EU calls for roaming fees to be slashed
LARGE roaming fees charged by telecoms operators are “an outdated concept” and the European Union is prepared to take steps to reduce the costs, the bloc’s telecoms chief said yesterday.
Digital Agenda Commissioner Neelie Kroes, who oversees telecoms and the internet across the 27-country EU, signalled she was prepared to continue to cap lucrative roaming charges that have been a strong source of income for mobile phone companies.
Her predecessor, Viviane Reding, shocked the telecoms industry in 2008 by capping the amount mobile phone companies could charge for calls, sending text messages and downloading data while abroad.
The European Parliament backed the proposals last year.
“The [European] Commission’s review of the Roaming Regulation must look at the source of the problem and potential solutions in their full context,” Kroes said in the text of a speech prepared for delivery at a European Telecommunications Network Operators Association (ETNO) conference.

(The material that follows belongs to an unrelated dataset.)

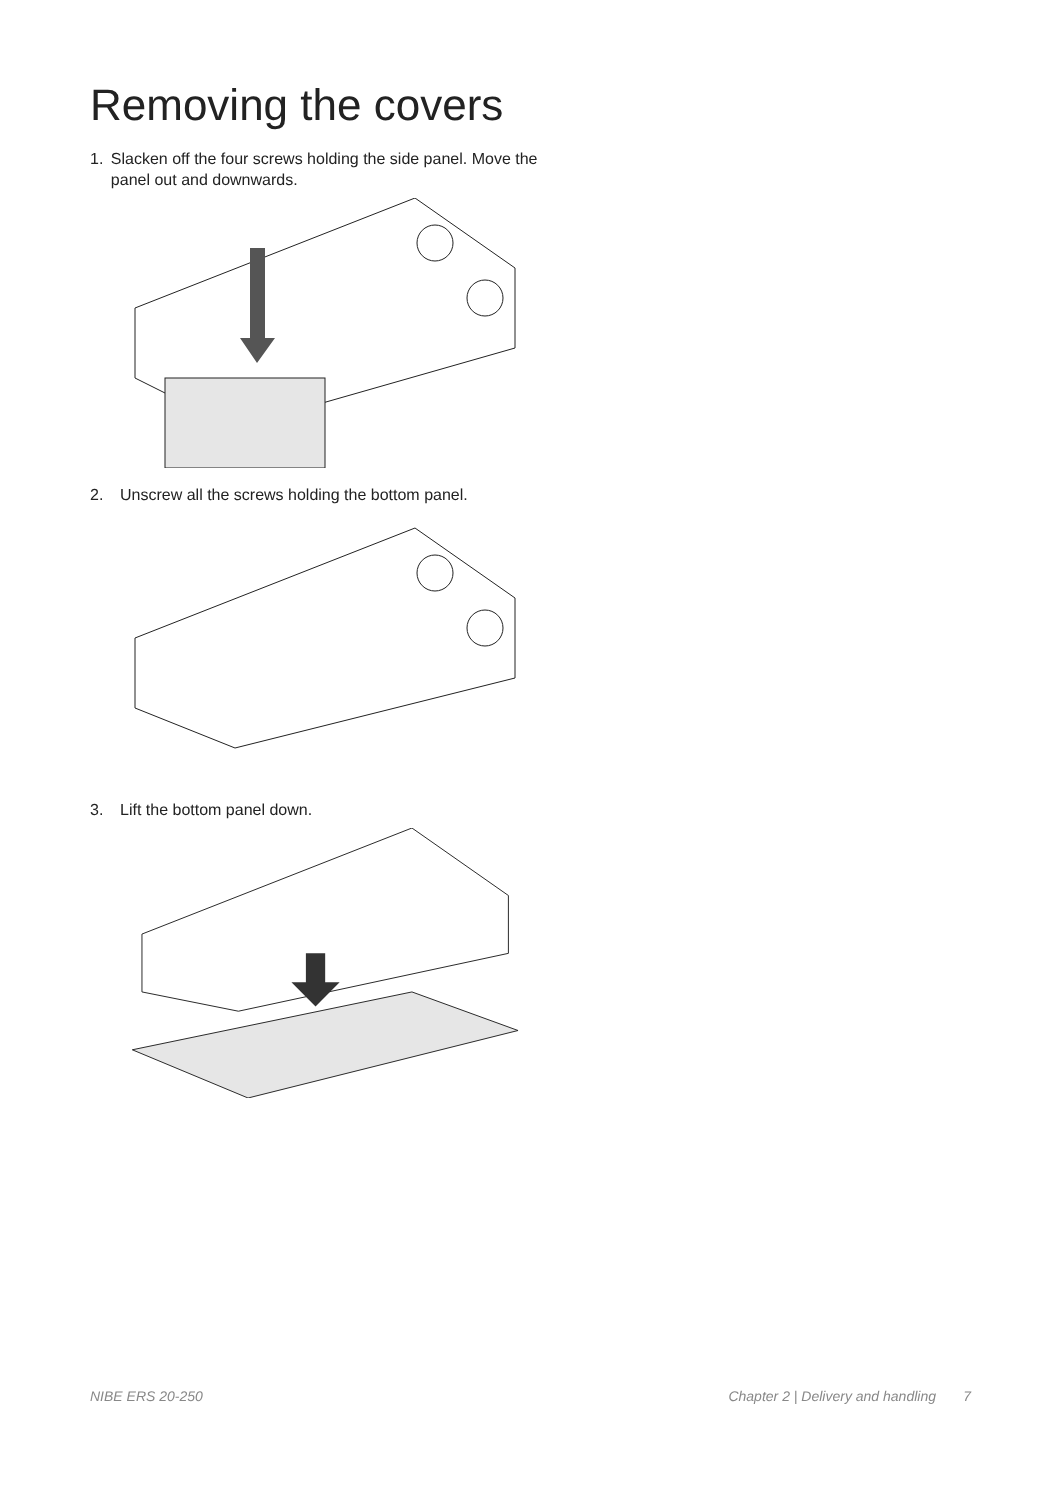Removing the covers
1. Slacken off the four screws holding the side panel. Move the panel out and downwards.
2. Unscrew all the screws holding the bottom panel.
3. Lift the bottom panel down.
NIBE ERS 20-250 Chapter 2 | Delivery and handling 7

“The relevant context is the lack of a really competitive single market for all aspects of telecoms services in Europe.”
In her previous job as EU competition commissioner, Kroes imposed fines worth billions of euros on companies that broke EU antitrust rules.
Kroes said a genuine EU single market should be one where price differences between voice, text messages and data were based only on the actual cost of providing these services.
Kroes added: “The exorbitant cost of ‘roaming’ abroad within the EU is an outdated concept.”